Ellis's "secret" was first shared in the summer of 2012, with his friend Joelle Curry, junior, and his mother, Lynn Tiley.
"I wasn't surprised at all," Tiley said. "I don't care because he's my son, and I know he's happier."
Ellis, who said he struggles with clinical depression, had just recently stopped taking his medication before telling his family.
"I was going crazy, just wanting to tell people after I stopped taking them," Ellis said.
However, Ellis waited until spring break of 2013 to tell the rest of his peers; he did so through the social media site, Instagram.
"I put it in my bio, and hashtagged pictures," Ellis said. "When people would ask me about it, I just said 'yes I am,' and that was that."
Although the thought of coming out, and the repercussions of doing so, frightened Ellis at first, he found that most of the student body, as well as the teachers, were very accepting of him.
"I wrote about it in Mrs. Williams class; it was when I first came out," Ellis said. "She told me she was glad I shared that with her. We had a stronger bond after that, I think."

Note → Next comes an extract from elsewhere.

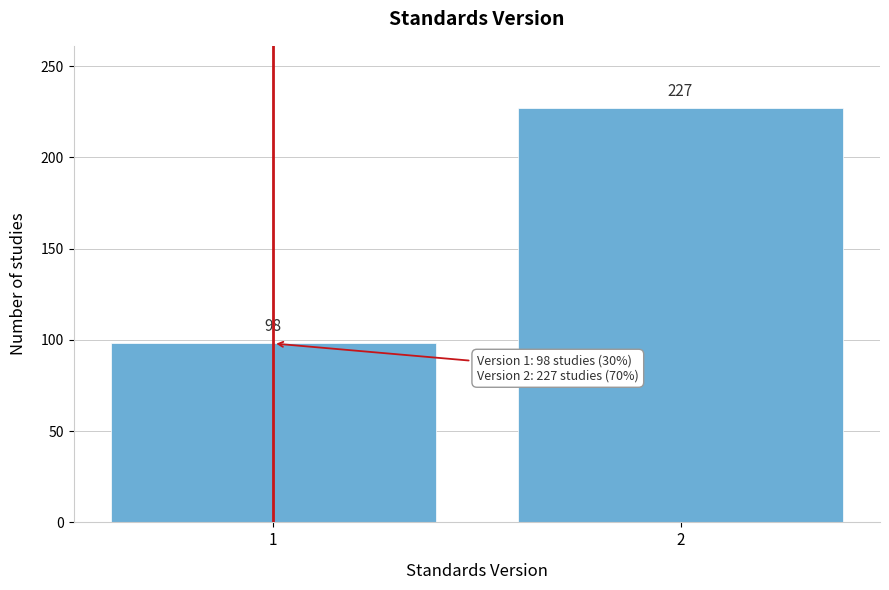

Reading left to right, list all the values displayed in this chart.

98	227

"He had poured himself into it," Summer Williams, sophomore English teacher, said. "It was one of the best ones I read. I was just so proud of his openness, and his honesty. It was a risk; sharing that with his classmates, but they were very accepting. It was good for him. I could tell he felt better after writing about it."
Ellis found that while people do not treat him with disrespect, some do seem to be more distant.
"Some guys are more reserved around me now," Ellis said. "But not a lot of people have been mean about it, thank God. I'm actually in a good situation. I'm very lucky."